Le lendemain je suis
sortis dans le bourg. Mon nouveau costume a pour effet de laissez-passer, les
postes de gardes sont franchis sans encombre. Je n’ai pas encore vu mes
compagnons, le départ à Poitiers doit leur prendre tout leur temps. Depuis tout
à l’heure, j’ai croisé pas mal de cavaliers qui se dirigeaient vers le château.

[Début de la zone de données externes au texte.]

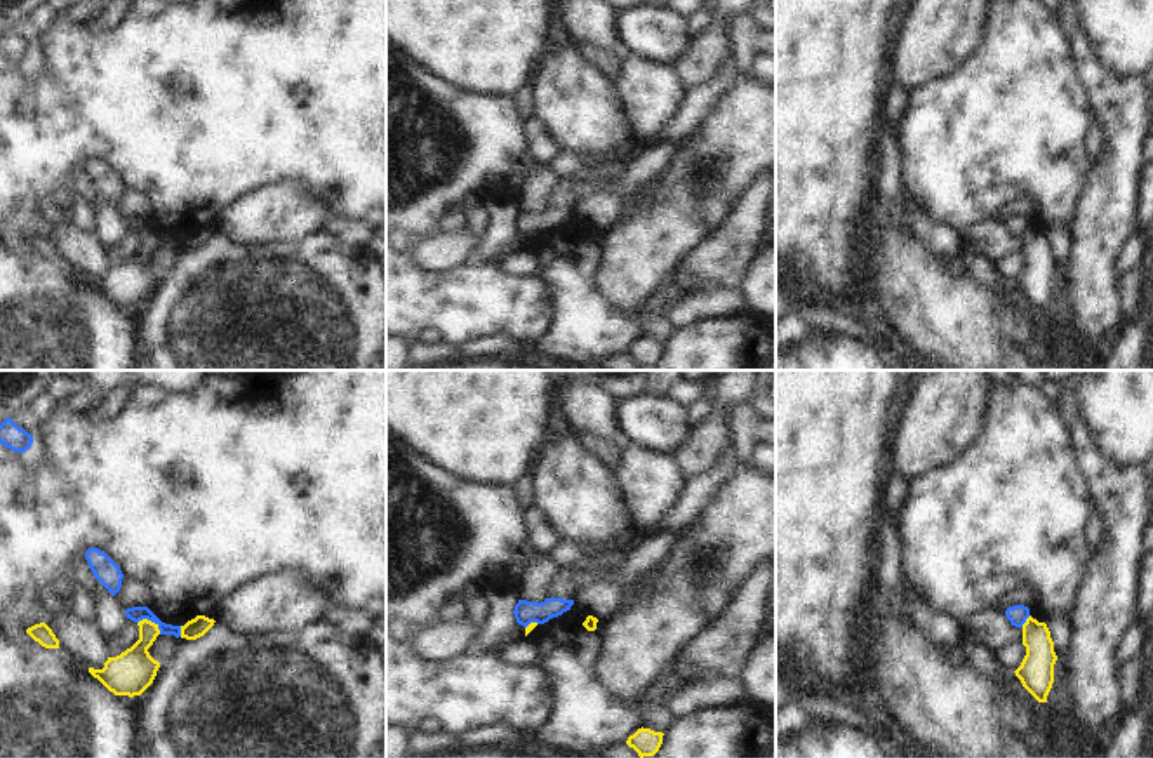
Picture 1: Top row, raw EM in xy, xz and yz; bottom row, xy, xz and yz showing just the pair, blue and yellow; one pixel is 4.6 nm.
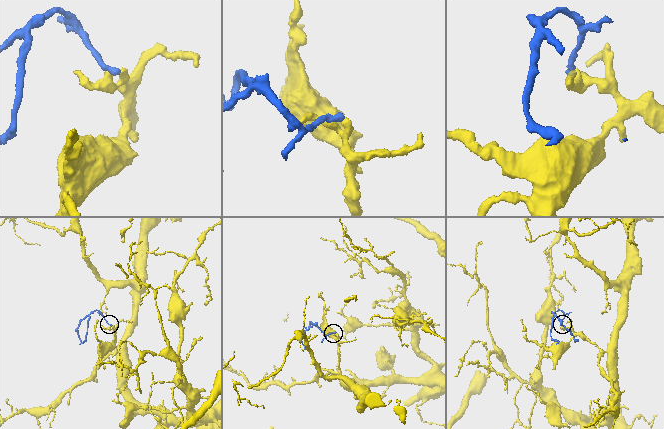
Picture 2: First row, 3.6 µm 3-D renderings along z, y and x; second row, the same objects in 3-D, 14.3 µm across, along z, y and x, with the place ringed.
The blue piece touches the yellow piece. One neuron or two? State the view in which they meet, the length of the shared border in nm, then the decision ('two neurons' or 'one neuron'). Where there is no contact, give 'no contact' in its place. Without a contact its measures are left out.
contact in xy; length 130 nm; two neurons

Le reste de la journée se passe sans évènement majeur.
Au soir Bertrand me
présentent deux personnes : un chevalier et un moine. Je suis surpris de
cette marque d’attention.
- J’vous présente
Quentin un voyageur venu d’on ne sait d’où mais qui a toute ma sympathie. Çà
fait plusieurs jours que nous sommes ensemble et je pense que nous pouvons
l’avoir comme compagnon. Quentin j’te présente Jean d’Aulon et frère Jean
Pasquerel.
- je suis très honoré de
vous connaître. Je suis un peu ému, je ne sais que dire. Le chevalier
Jean d’Aulon fait partie des gens d’armes imposants assez râblés possédant une
forte musculature et avec un regard franc plus vieux que Bertrand, la
quarantaine. Frère Pasquerel, grande stature, habillé d’une chasuble marron, le
nez aquilin, me fait penser à un homme peu facile à impressionner.
D’Aulon s’adresse à
moi en me prenant la main:
- Si vous avez la
confiance de Bertrand vous avez aussi
la mienne.
- Merci.
Pasquerel me regarde et dit :
- Il paraît que
vous vous intéressez à la pucelle.
- Oui, n’a-t-elle pas un
projet captivant pour l’avenir de
- L’avenir le dira, pour
le moment elle est là, elle bouleverse les habitudes de la royauté au nom de
dieu.
- J’ai foi en elle,
dis-je. Il me regarde sans conviction.
Les deux personnages
s’éloignent. Bertrand me souffle :
- Le départ est pour
demain à l’aube, Jehanne vient avec nous mais je n’ai pas pu te faire admettre
au voyage. Je pense que nous serons revenus pour Pâques.
- J’attendrai ne
qu’inquiète pas.
Le lendemain le 10 mars
vers 8 heures, la colonne disparu dans la brume.